Reeling with delight and alcohol I stumbled toward the front room to embrace my son, but I fell over and narrowly missed braining myself on the hall radiator before staggering into the parlour where I beheld my wife and son cheering madly as Vladimir Smicer scored Liverpool's second goal! I had missed it!

I stumbled back to my smoking den just in time to catch the replay of the goal I had missed!

3-2!

Through a blur of booze I saw Xabi Alonso almost miss a penalty before savagely smashing in the rebound. [I have it on good authority that he saw Eigur Gudjonssen's grinning face miraculously appear on the ball just before he booted it into the net!].

3-3!

The battle for supremacy ebbed and flowed and then Jerzy Dudek did a passable imitation of Gordon Banks and we were taken to penalties. By the time Jerzy had saved from Shevchenko, thereby ensuring that Liverpool FC were champions again, I was talking fluent Spanish, and wondering why the ITV anthem for the Champion's League was dedicated to what sounded like 'Lasagne', while waving deliriously, from the supine position on the floor.

I vaguely remember phoning my dad and ludicrously claiming that I had foreseen it all. Like hell I had! I was led to bed by my sober family where I spent the strangest night life of my life, hovering between ecstasy and the whirlypits.

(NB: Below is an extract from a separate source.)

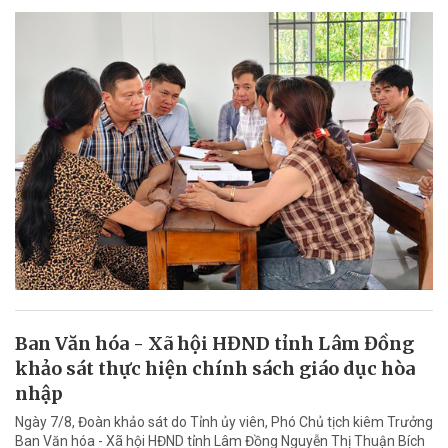
Ban Văn hóa - Xã hội HĐND tỉnh Lâm Đồng
khảo sát thực hiện chính sách giáo dục hòa
nhập
Ngày 7/8, Đoàn khảo sát do Tỉnh ủy viên, Phó Chủ tịch kiêm Trưởng
Ban Văn hóa - Xã hội HĐND tỉnh Lâm Đồng Nguyễn Thị Thuận Bích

The next day, after I had sufficiently recovered to be able to distinguish the white telephone from the white walls I phoned my son who was at university and apologised for not being able to phone him on the previous evening. He said it was okay and we briefly discussed the miracle of old Constantinople as he had to leave for his lectures.

I spent the rest of day glued to Sky Sports News, a package that came with my Telewest set top box, and relished the dismay and anguish that the ex-Everton centre forward and commentator, Andy Gray, will endure for the rest of his life as the cruel editors of Sky constantly replayed Milan's third goal, which was accompanied into eternity by Gray's brutal assertion,

"That's game over!"

No Andy, it was just the beginning of your nightmare!

That night when my wife returned from work I mentioned that I had got through to her student son and made up for not phoning him the night before.

She looked at me in amazement and, laughing, exclaimed,

"You were talking to him from Eleven Thirty until midnight! Going on about whether it was a moral victory or a victory of morale!"

Oh what a night!

*In actual fact they were genuine Ralph Lauren's but I am feeling magnanimous and so I am pandering to those sad supporters of Chelsea and Manchester United who can only come to terms with the amazing history of Liverpool FC by making snide remarks to the effect that we Liverpudlians are, to a man, either paupers or thieves. This in spite of the fact that they all covet Steven Gerrard and fear Jamie Carragher, Liverpool born multi millioniares both, whose only attempt at larceny resulted in their stealing millions of hearts worldwide on that evening in Istanbul when we witnessed the latest and probably greatest tale from the Arabian nights!

YNWA

05/06/05

08/07/05

My stepfather, who took me to the old Kemlyn Road stand in 1960, died yesterday. I think he'd been hanging on to see the Reds make the European cup their own.